Gloria Steinem at a press conference at UN headquarters in New York, announcing plans for the Walk For Peace in Korea, Mar. 12. (AP/Yonhap News)
The South Korean government granted permission for female peace activists from around the world to cross the peninsula’s Demilitarized Zone (DMZ) on foot.

While it recommended that participants use the Gyeongui railway to cross from North to South, the organizers reaffirmed their plans to cross at Panmunjeom as originally planned.

The Ministry of Unification announced on May 15 that it was “granting permission for participants in the WomenCrossDMZ Peace Walk to cross the DMZ.”

It also announced plans to “recommend that the group use the Gyeongui Line route” to cross into the South, citing quarantine and other entry procedures and precedent.

“Panmunjeom is the region where the armistice system is managed, which makes it an unsuitable place for entry and exit,” said a ministry official.

“It would be appropriate to use the Gyeongui Line land route, for which transit procedures between North and South have been agreed upon [through the Gyeongui Line Inter-Korean Transit Office],” the official explained.

Participants in the Peace Walk, which is being led by world-renowned women’s rights activist Gloria Steinem, are adamant on their original plan of crossing at Panmunjeom.

“As long as they’re not going to arrest us for illegal entry, our plan is to come down via Panmunjeom,” said Peace Walk committee co-chair Vana Kim in a May 15 telephone interview with the Hankyoreh.

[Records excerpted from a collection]
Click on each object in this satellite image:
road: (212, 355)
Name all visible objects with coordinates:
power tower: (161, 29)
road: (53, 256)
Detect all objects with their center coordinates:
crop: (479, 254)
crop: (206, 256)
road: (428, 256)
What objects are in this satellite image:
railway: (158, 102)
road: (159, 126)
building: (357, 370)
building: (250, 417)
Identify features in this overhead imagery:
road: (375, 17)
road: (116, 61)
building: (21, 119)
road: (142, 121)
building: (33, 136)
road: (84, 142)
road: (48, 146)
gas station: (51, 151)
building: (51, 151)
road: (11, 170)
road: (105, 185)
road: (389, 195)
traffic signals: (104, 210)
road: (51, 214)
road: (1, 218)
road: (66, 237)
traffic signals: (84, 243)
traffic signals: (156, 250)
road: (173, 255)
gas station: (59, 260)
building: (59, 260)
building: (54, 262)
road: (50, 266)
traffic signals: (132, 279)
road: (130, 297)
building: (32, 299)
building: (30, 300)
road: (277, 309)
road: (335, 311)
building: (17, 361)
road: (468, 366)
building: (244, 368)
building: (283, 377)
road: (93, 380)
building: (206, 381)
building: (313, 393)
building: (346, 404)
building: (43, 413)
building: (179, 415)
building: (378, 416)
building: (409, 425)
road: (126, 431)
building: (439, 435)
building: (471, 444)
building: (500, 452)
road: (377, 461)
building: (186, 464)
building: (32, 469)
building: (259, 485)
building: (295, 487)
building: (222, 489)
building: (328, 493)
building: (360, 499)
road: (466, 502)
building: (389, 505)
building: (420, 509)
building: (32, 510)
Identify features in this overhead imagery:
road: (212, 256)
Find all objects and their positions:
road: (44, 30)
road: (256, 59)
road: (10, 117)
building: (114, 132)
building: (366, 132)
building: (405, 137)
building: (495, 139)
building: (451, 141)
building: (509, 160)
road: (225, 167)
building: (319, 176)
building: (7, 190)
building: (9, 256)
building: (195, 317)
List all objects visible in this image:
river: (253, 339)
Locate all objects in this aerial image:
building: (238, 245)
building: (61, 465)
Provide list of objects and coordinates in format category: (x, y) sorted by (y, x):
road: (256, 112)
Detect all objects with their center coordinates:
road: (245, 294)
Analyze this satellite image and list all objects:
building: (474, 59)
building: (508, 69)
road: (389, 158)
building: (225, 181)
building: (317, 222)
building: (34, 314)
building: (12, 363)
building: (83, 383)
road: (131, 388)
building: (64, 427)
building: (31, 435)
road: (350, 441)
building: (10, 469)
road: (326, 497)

**Exercise instructions:**
In the Peace Walk article, what reason did the ministry official give for Panmunjeom being unsuitable for entry and exit? Please answer in one sentence.

**Output for this task:**
The official said Panmunjeom is the region where the armistice system is managed.